In the late 19th century, the USA experimented briefly with a bimetallic standard. Both gold and silver were recognized as money. A bimetallic standard fails because of Gresham's Law. The government imposes a fixed exchange rate between gold and silver. When this drifts from the free market rate, people start hoarding the underpriced metal and selling the overpriced metal.

When silver was demonetized, the economy returned to a pure gold standard. The price of silver tanked. Since governments only recognized gold as valid for paying taxes and debts, this pushed up the price of gold. Government force made the price of gold artificially high and the price of silver artificially low.

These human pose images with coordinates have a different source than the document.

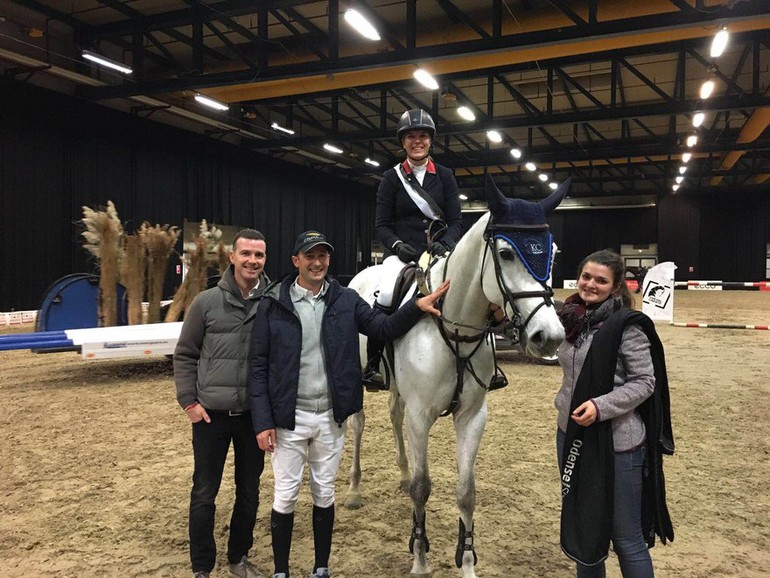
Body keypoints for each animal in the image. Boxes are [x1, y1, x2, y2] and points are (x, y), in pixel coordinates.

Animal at [344, 176, 568, 576]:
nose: (550, 336)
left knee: (394, 415)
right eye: (506, 254)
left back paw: (401, 473)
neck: (453, 323)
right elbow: (422, 488)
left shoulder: (472, 416)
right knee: (358, 424)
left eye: (553, 253)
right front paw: (419, 560)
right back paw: (354, 490)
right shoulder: (421, 416)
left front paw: (467, 563)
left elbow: (467, 493)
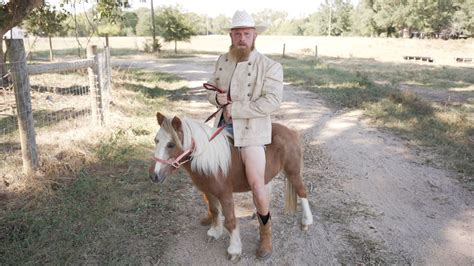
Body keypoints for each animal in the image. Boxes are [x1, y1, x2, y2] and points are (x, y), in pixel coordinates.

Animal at [148, 112, 312, 262]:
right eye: (156, 140)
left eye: (171, 144)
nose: (153, 176)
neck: (210, 159)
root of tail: (291, 132)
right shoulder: (209, 192)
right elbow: (214, 211)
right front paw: (215, 232)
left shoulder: (225, 194)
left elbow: (230, 221)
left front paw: (234, 249)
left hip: (292, 173)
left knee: (302, 193)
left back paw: (306, 222)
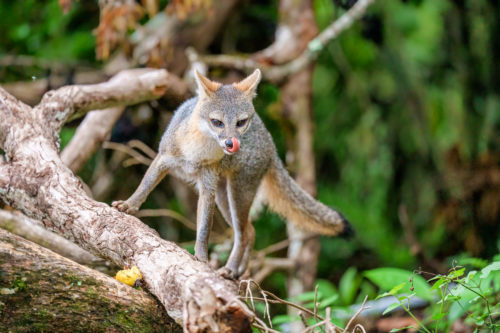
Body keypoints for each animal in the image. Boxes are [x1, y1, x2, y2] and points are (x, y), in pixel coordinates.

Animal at [114, 68, 352, 276]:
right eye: (217, 122)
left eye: (240, 122)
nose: (231, 143)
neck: (196, 152)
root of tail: (271, 145)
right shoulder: (163, 158)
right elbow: (145, 186)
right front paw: (129, 205)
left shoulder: (207, 185)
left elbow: (204, 229)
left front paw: (201, 257)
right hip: (224, 197)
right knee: (250, 230)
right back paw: (239, 271)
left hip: (236, 194)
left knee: (244, 233)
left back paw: (231, 269)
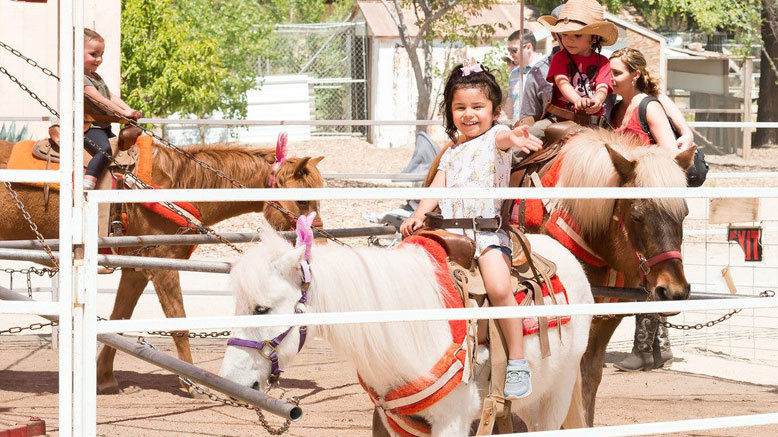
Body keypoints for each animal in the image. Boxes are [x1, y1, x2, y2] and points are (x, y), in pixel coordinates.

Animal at [0, 136, 324, 392]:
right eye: (303, 200)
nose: (317, 238)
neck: (176, 184)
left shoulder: (137, 270)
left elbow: (119, 320)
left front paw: (103, 378)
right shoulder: (163, 266)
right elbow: (178, 323)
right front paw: (192, 383)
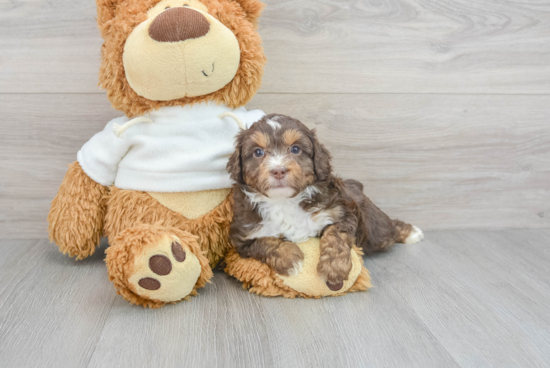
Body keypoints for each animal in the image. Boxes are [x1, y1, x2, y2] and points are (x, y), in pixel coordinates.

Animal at [226, 113, 424, 288]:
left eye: (295, 149)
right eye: (258, 152)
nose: (278, 170)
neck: (284, 201)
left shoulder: (342, 212)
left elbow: (336, 236)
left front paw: (334, 268)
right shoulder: (242, 236)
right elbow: (264, 242)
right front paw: (290, 260)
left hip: (375, 230)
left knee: (388, 229)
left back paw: (411, 232)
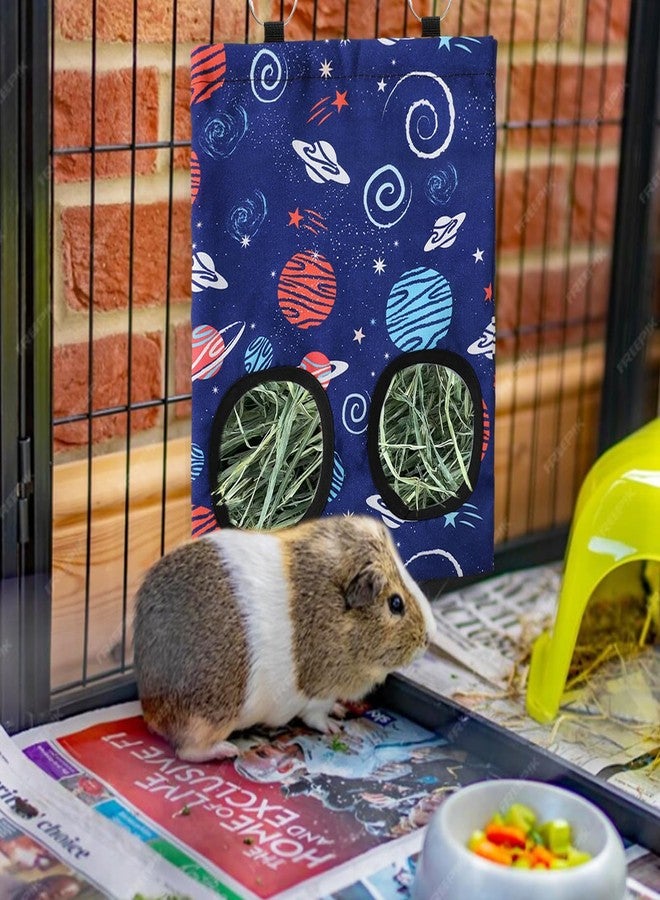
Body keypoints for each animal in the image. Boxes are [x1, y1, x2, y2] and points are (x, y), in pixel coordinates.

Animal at [133, 514, 437, 762]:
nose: (429, 638)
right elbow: (317, 716)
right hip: (211, 718)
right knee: (187, 750)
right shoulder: (318, 692)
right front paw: (334, 727)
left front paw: (340, 712)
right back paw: (227, 751)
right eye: (396, 604)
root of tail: (150, 708)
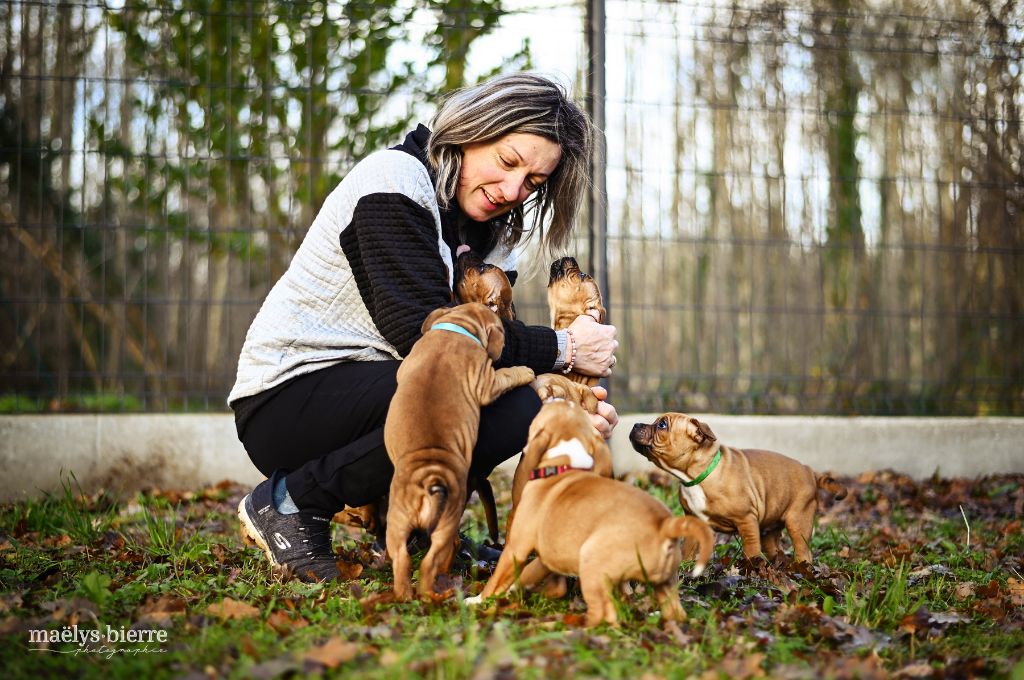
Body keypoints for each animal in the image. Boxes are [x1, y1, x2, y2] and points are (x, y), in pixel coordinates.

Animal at [380, 303, 532, 602]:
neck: (457, 329)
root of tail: (428, 477)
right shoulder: (488, 382)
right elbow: (508, 374)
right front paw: (526, 371)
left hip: (398, 521)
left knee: (402, 560)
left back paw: (404, 595)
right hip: (446, 523)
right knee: (429, 564)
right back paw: (436, 594)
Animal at [626, 413, 851, 561]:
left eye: (662, 425)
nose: (635, 424)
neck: (696, 476)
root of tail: (809, 470)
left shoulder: (746, 519)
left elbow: (751, 549)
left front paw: (752, 569)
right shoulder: (693, 519)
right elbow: (689, 547)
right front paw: (685, 567)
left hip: (798, 520)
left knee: (802, 548)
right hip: (771, 526)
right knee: (774, 547)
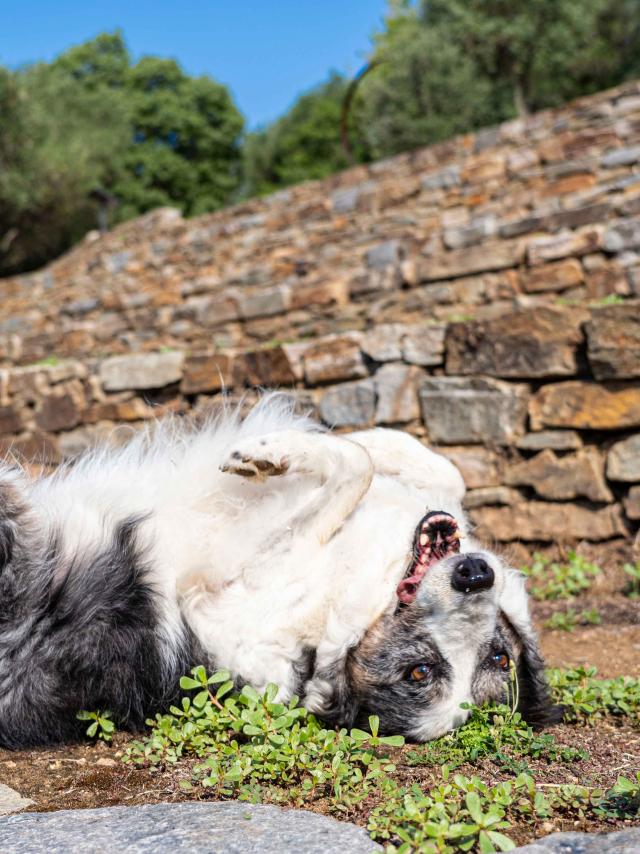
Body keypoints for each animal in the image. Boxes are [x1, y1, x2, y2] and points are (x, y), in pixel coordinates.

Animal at [0, 396, 556, 748]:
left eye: (416, 671)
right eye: (501, 657)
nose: (475, 576)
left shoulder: (230, 582)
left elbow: (354, 470)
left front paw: (273, 454)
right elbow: (434, 469)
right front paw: (368, 440)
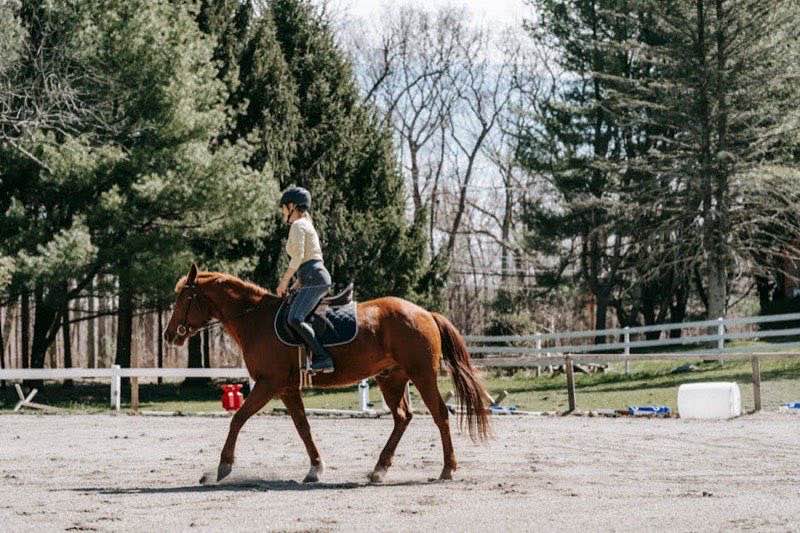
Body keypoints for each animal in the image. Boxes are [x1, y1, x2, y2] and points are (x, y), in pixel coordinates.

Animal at [162, 264, 490, 484]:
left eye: (184, 299)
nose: (169, 335)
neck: (255, 320)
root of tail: (425, 313)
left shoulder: (268, 384)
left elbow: (238, 418)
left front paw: (223, 466)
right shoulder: (287, 389)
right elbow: (303, 427)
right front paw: (315, 468)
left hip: (421, 375)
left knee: (439, 414)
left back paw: (447, 469)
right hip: (392, 378)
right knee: (402, 417)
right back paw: (379, 469)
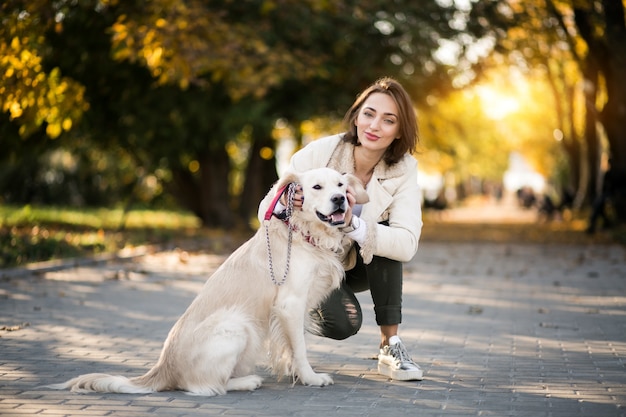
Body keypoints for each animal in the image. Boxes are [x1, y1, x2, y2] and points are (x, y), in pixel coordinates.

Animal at [46, 167, 368, 394]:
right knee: (204, 387)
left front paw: (296, 373)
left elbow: (292, 344)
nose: (339, 199)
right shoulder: (290, 303)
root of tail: (162, 370)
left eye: (340, 186)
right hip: (238, 326)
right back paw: (246, 382)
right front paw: (311, 377)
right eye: (316, 187)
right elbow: (299, 348)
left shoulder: (295, 310)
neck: (304, 233)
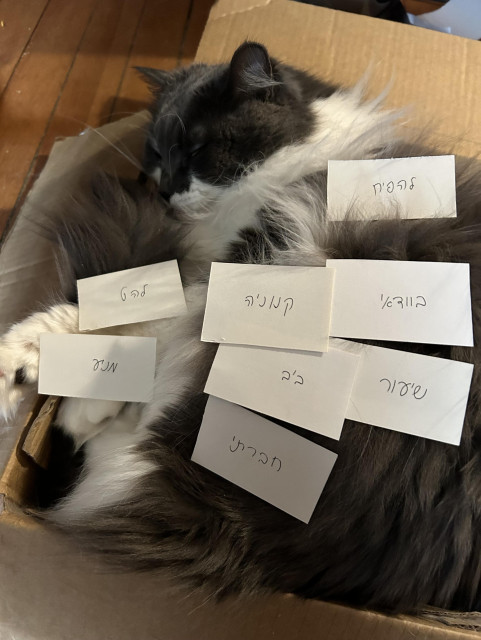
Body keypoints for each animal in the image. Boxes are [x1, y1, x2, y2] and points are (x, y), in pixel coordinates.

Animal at [0, 42, 480, 612]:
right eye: (155, 153)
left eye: (196, 148)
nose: (166, 191)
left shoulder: (235, 259)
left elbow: (133, 310)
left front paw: (25, 366)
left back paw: (82, 418)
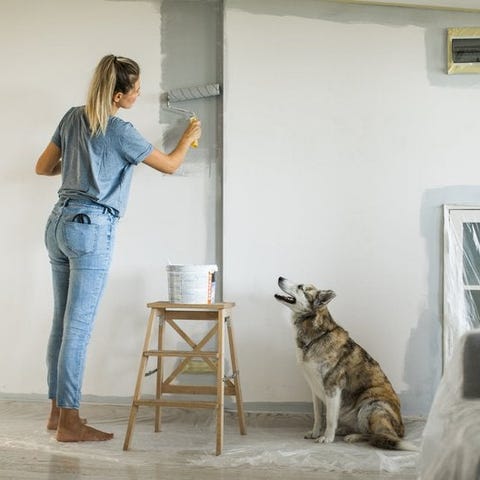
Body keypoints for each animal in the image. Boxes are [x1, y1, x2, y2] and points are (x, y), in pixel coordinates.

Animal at [274, 276, 416, 452]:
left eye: (301, 287)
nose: (280, 277)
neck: (316, 335)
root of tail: (402, 430)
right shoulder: (315, 390)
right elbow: (318, 417)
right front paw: (315, 433)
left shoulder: (333, 388)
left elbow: (329, 418)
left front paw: (327, 438)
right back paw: (345, 430)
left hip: (371, 406)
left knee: (378, 435)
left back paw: (353, 436)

Government pushing up the price of gold is the same as government pushing down the price of silver. Under a gold standard, the price of silver is really the price of silver/gold. There was no incentive for holding silver, as it no longer could be used to pay taxes and debts.

In 1971, as the gold standard was about to be dropped, the leading economists made a prediction that shows how stupid economists are. They predicted that the price of gold would tank when gold was demonetized. When governments no longer accepted gold as valid for paying debts and taxes, the price of gold would crash. Before 1971, the US dollar was a promise to pay gold. The US was defaulting on its promise to pay gold because there was a shortage of gold. There were plenty of dollars; the government was printing them with abandon.

The gold standard was dropped. The US government defaulted on its promise to redeem dollars in gold. People were granted the right to own gold again. Contrary to everyone's prediction, the price of gold skyrocketed. The stupid economists were predicting that, after a default on a promise, the value of receipts for that broken promise would rise!